Transcript
APO APOROSA: Until recently kava used by ethnicities other than Pacific Islanders was relatively rare but over the last few years I've noticed a real increase in other ethnicities, even Europeans and that attending kava sessions and some of them breaking away and forming their own kava circles in which they are replicating some of the Pasifika aspects of kava so I thought it was just time to get a few people together who are interested in kava and obviously to hold this workshop and start discussing some of these matters and all the other related ones.
JO O'BRIEN: So what exactly are the topics up for discussion?
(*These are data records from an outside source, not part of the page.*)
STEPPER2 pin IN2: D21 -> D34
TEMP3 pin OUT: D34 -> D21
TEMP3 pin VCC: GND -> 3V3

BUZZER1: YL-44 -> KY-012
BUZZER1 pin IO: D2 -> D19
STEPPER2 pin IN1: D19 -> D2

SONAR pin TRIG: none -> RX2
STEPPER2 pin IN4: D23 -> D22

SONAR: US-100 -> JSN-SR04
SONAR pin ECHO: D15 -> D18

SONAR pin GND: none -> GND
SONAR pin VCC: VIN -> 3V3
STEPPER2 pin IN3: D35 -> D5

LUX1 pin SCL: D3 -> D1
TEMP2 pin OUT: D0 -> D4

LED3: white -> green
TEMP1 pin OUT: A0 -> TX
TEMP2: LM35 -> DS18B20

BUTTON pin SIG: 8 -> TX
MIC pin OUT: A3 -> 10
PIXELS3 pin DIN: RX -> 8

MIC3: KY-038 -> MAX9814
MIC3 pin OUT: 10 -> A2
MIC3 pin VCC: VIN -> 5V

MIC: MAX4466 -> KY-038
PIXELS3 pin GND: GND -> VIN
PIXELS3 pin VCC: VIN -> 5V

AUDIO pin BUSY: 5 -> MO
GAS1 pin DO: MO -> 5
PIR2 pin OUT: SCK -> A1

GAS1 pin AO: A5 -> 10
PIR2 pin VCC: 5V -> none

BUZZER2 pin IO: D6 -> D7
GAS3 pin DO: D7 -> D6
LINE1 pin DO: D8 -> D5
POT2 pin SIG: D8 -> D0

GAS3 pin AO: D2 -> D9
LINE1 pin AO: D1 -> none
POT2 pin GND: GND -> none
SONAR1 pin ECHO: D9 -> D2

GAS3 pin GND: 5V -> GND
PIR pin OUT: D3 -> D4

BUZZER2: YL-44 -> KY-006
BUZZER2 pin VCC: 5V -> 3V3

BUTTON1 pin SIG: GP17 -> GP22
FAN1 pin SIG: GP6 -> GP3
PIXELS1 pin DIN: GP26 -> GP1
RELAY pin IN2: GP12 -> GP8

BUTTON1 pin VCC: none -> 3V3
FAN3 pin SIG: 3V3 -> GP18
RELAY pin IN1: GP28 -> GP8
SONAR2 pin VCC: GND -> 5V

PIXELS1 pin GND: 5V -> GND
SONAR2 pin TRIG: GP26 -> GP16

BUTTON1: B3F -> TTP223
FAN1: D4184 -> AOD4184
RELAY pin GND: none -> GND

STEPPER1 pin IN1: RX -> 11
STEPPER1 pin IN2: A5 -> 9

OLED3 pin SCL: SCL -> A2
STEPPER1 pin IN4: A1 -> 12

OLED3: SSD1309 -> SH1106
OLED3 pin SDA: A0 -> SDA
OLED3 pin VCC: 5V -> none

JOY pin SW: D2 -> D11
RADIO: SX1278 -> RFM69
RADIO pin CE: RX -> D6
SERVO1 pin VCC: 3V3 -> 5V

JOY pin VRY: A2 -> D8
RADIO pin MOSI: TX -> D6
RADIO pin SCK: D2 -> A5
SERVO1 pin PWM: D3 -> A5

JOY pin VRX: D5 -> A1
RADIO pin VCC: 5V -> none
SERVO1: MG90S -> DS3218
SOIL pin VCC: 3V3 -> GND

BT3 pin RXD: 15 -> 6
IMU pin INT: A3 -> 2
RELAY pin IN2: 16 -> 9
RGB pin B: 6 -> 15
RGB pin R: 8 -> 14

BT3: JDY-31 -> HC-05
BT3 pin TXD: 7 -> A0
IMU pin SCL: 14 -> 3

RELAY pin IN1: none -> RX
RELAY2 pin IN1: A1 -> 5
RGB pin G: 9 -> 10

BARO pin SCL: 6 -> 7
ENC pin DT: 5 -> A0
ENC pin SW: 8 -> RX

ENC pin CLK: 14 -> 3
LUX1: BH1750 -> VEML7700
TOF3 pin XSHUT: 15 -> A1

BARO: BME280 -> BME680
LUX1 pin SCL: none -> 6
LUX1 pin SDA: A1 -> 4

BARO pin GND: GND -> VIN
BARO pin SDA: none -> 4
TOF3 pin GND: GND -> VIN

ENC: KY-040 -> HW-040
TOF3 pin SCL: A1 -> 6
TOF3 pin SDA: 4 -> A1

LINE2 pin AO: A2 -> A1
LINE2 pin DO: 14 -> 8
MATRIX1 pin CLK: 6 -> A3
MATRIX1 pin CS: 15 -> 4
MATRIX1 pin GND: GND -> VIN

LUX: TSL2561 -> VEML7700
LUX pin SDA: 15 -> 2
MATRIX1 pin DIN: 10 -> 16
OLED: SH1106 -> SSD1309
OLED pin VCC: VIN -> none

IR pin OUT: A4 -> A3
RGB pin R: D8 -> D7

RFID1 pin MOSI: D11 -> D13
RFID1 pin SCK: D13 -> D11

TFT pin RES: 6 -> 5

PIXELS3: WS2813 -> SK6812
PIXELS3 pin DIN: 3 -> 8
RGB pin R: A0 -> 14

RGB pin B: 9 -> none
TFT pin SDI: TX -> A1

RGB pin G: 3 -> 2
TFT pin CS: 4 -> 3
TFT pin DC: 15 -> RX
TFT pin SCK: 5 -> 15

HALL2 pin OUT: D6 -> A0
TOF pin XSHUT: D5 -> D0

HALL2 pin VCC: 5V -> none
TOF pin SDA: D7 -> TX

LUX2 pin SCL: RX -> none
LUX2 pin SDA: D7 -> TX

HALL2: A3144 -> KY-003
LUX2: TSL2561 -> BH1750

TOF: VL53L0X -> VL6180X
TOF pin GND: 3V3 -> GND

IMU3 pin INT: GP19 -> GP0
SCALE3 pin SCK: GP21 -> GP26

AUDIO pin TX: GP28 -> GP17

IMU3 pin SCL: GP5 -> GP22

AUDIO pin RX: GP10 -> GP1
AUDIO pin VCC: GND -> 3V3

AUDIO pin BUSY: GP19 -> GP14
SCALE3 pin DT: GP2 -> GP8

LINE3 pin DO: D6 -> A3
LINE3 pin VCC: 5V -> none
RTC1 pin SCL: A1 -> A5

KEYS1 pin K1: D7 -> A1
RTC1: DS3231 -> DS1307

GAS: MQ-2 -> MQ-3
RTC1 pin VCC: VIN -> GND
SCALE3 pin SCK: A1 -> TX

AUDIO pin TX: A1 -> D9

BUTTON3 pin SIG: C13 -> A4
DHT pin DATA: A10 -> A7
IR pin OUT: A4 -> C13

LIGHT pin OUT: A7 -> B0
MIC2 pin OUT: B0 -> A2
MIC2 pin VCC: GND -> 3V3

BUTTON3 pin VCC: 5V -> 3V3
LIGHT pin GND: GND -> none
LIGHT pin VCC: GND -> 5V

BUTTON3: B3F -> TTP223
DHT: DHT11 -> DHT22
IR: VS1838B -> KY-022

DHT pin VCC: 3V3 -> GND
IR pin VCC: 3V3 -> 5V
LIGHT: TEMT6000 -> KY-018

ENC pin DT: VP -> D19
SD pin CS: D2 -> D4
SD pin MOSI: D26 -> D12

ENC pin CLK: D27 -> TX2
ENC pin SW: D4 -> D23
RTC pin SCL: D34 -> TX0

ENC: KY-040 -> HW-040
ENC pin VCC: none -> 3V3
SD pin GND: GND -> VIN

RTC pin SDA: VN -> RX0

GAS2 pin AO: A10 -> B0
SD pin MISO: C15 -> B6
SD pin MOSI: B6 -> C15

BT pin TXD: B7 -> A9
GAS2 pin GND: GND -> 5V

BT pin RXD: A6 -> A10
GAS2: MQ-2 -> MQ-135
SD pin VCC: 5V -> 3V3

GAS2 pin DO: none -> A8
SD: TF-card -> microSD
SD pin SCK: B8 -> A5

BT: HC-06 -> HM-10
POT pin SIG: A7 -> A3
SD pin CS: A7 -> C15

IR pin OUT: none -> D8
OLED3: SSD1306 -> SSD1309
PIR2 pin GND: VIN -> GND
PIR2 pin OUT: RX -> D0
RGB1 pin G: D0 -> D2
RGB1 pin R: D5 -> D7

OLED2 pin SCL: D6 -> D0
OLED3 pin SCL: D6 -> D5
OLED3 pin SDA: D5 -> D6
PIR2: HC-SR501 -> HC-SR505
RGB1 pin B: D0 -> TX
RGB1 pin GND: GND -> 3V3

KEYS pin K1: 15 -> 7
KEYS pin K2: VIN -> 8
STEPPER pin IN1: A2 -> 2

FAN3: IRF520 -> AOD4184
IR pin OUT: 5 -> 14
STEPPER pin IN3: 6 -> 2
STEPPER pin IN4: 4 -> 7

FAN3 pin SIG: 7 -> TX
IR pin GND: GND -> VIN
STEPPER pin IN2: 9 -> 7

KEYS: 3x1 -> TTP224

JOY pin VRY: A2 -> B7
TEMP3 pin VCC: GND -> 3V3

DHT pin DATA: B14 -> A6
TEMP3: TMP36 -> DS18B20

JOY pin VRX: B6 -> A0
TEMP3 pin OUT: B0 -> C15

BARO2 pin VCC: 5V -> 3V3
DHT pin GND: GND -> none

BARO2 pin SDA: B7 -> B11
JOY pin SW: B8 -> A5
AA: One of the guys, Zbigniew (Dumienski) from Auckland University I would imagine he'll be talking about kava use by non-Pasifikans but more so those people who are maybe using it at nighttime as a stress reliever or a sleep aid or something like that. I would also imagine that Edmund Fehoko a Tongan mate of mine, he's one of the organisers as well, I would imagine he'll be talking about young Tongans and the use of kalapu or kava clubs is probably not a good word because it sounds like a night club, but kava venues, using them as cultural classrooms for learning. And I'm going to be talking about a lot of the misconceptions that are out there about kava and just trying to correct those.
JO: So from what you're saying there is a whole culture around kava that's growing in New Zealand?
AA: Absolutely we've estimated that on average Friday Saturday night they'd be probably, well conservatively 20,000 kava users on a Friday Saturday night, and that's in the culturally constructed kava environment, more so than just those who are drinking maybe at home, mixing up a glass and drinking it for medicinal you know sleep value or whatever so there's all those added on top of it. But it certainly is increasing.
JO: On the day from what I'm reading kava is actually going to be part of the workshop itself?
AA: It will be what we are going to do afterwards is move into a time of talanoa which is a Pacific wide word for discussion and for Pasifika people kava often facilitates that talanoa so that's what we'll do afterwards and I imagine there'll be some good quality conversation had in that time.
JO: And in the welcoming ceremony as well?
AA: Most definitely the whole kava situation for us is culturally driven so you know we have to have an opening ceremony which is very similar to if you could imagine say the powhiri on the marae or the whakatau in a Maori setting. We have to have this to welcome people in and create that mutuality between us I suppose is a good way of putting it.
JO: So are you expecting there to be a lot of interest in this workshop?
AA: I think that there will be, yeah and maybe we'll look at see where we'll go from there maybe into a conference situation but it's been a couple of years since we've had a kava-specific conference. I think the last one was the one at the University of the South Pacific in 2008 so it's been quite some time and there's been a lot of movement since then and uptake of new ideas in kava so I think it's well overdue.